Medical 21 wrapped a financing round in December; the company has raised $11 million since its inception. Villafana has taken seven companies public and expects Medical 21 to be his next. The company is looking to raise an additional $30 million to $40 million through a regulation A+ offering, sometimes called a "mini-IPO."
In 2017, Medical 21 began testing the product on animals, first in pigs and then in sheep.
Lyle Joyce, a professor of surgery at the Medical College of Wisconsin, is on Medical 21's medical advisory board. His son David Joyce, also a cardiac surgeon, is also on the board.
Villafana "is working in an area where there is a tremendous need," Lyle Joyce said.
The father and son duo have implanted grafts in some animals. "It went very well," said Lyle Joyce. "The present design is beautiful."
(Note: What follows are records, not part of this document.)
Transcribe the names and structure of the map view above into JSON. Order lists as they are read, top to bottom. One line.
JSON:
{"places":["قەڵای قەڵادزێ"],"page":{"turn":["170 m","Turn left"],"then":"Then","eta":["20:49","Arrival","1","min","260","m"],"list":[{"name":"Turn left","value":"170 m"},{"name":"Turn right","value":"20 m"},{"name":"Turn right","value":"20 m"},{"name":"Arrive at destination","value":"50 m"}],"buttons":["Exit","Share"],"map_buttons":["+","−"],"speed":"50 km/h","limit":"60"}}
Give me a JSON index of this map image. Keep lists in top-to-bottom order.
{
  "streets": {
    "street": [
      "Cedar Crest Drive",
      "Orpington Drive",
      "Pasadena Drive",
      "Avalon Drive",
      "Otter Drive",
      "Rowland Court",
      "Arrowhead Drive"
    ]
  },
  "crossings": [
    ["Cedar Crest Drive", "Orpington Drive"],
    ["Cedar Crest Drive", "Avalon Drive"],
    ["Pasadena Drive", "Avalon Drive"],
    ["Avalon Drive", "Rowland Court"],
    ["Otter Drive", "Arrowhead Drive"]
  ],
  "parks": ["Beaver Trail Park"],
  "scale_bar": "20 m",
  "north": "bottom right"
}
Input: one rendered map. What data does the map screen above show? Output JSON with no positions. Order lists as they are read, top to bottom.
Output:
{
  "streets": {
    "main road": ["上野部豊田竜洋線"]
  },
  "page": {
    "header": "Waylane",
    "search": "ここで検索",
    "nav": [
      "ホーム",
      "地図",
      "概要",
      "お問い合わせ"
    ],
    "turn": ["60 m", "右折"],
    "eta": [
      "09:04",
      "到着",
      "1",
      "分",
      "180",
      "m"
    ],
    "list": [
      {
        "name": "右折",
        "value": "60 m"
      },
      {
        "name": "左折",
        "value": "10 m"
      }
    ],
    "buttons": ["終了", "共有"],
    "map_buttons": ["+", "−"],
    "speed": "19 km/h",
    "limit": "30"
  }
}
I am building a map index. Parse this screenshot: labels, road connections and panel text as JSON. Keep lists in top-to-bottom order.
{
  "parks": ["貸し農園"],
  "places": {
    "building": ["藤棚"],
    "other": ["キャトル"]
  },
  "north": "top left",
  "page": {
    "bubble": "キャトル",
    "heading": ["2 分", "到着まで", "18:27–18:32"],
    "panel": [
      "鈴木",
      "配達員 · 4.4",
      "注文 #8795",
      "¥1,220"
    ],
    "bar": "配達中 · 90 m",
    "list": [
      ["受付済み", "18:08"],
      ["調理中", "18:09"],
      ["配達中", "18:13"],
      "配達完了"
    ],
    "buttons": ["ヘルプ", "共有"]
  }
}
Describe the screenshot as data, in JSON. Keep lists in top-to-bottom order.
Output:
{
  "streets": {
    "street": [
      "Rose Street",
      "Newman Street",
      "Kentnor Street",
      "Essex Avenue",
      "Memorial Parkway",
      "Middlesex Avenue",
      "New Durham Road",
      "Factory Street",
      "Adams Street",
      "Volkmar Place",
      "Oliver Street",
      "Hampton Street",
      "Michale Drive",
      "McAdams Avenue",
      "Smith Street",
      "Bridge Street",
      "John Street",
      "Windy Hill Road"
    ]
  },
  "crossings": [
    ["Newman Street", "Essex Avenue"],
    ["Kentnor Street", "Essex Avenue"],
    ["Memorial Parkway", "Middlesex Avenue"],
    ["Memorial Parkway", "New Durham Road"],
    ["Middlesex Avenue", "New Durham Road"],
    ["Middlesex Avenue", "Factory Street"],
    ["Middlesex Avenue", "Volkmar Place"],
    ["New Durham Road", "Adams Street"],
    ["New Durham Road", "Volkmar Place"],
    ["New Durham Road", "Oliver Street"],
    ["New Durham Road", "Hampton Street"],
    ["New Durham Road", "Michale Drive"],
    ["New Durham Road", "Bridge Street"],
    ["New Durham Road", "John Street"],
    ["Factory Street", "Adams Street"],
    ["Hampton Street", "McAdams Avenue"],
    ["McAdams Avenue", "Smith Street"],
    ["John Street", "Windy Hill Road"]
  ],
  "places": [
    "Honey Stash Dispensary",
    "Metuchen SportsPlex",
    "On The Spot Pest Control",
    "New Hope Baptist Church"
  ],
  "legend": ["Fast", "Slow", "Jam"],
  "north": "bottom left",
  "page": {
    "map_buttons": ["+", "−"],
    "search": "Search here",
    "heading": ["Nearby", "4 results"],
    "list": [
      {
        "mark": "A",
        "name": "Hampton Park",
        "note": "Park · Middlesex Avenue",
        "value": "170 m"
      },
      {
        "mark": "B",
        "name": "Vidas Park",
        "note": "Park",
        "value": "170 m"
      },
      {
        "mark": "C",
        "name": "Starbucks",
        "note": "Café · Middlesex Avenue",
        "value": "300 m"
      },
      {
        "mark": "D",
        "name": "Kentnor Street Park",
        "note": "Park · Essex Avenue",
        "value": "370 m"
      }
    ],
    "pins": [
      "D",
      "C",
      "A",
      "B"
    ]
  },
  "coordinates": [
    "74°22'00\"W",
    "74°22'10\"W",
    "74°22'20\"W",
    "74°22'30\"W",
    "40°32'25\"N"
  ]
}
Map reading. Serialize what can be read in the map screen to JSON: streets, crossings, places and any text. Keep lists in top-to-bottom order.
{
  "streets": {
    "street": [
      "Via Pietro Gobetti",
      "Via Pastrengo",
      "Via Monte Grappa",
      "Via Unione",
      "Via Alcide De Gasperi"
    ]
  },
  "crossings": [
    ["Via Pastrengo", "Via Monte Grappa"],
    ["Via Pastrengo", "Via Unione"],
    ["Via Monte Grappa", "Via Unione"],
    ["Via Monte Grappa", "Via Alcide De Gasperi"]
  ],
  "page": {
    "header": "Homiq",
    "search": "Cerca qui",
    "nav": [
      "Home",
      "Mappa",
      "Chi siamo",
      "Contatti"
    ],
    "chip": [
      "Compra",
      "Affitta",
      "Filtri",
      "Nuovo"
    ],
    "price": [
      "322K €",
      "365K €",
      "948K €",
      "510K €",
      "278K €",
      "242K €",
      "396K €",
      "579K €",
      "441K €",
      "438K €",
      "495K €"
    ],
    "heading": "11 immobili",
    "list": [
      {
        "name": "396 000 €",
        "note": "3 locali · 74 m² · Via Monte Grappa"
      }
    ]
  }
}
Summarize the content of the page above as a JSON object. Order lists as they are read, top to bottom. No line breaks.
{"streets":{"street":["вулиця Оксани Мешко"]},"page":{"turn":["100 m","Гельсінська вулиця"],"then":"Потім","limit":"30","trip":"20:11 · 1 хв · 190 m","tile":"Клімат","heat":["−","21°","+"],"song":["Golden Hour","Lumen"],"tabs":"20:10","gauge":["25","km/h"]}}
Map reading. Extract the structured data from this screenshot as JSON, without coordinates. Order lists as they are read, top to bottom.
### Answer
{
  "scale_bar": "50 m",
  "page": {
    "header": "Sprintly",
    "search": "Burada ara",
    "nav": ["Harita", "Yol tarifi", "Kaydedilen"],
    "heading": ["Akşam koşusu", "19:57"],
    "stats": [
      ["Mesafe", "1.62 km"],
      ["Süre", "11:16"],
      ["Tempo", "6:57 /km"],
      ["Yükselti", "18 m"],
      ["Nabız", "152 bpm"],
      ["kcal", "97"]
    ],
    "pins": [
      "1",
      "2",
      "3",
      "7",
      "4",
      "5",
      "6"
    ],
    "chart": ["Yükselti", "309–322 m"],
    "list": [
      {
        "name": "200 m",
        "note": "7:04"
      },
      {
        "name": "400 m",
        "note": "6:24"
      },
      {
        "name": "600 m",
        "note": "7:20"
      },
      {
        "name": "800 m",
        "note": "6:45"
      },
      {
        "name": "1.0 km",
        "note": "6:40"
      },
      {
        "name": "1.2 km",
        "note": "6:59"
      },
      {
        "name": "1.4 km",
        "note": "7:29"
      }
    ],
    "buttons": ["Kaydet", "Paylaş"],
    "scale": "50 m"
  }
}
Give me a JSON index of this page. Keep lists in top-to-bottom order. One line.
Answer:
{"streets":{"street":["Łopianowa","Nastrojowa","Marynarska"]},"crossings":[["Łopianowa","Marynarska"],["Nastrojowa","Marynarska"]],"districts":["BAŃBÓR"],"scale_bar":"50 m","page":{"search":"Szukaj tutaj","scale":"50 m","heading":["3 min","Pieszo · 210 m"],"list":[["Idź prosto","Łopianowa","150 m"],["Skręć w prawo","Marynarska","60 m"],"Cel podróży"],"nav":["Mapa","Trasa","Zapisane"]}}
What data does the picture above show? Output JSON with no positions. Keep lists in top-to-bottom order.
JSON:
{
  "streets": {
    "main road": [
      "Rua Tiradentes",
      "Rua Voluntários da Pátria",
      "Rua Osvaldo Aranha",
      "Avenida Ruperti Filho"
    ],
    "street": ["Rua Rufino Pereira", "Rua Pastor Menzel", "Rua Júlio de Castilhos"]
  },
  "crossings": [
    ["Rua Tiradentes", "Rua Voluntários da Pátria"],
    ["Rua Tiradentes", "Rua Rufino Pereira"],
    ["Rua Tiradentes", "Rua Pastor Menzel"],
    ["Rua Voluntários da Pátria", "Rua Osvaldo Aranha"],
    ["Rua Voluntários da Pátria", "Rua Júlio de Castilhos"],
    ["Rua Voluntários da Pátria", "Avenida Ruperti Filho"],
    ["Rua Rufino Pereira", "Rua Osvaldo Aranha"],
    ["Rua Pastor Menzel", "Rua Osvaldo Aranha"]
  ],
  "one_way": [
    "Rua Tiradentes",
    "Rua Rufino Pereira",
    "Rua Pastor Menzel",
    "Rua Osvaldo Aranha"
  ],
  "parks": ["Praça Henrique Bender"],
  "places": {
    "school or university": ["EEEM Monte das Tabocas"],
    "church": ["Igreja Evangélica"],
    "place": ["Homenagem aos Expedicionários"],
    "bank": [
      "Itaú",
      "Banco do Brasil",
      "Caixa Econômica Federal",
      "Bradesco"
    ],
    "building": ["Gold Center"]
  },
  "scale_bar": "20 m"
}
Medical 21 hopes to start clinical trials of the artificial artery in the second half of the year in the United States and Europe. Potential U.S. Food and Drug Administration approvals are still several years away.
The company is collaborating with Mayo Clinic, which owns an equity stake in the company. Juan Crestanello, a cardiovascular surgeon at Mayo, said he and his colleagues have seen some of Medical 21's work.
"The results, so far, have been very encouraging," Crestanello said. If clinical trials proceed, Mayo would be interested in being a trial site.
And while Villafana has found great success, he's also failed, like many serial entrepreneurs do. Medical 21 is his third consecutive company aimed at improving bypass surgery. CABG Medical Inc. developed an artificial graft, but shut down in 2006 after unsuccessful clinical trials. And Kips Bay Medical created a mesh designed to support natural vein grafts. That company shut down in 2015.
Ward, of Cardiovascular Systems, believes Medical 21 may ultimately succeed where others have failed because of its persistent leader.
"Manny never moved on," Ward said. "He just keeps at it. He's going to keep working on it."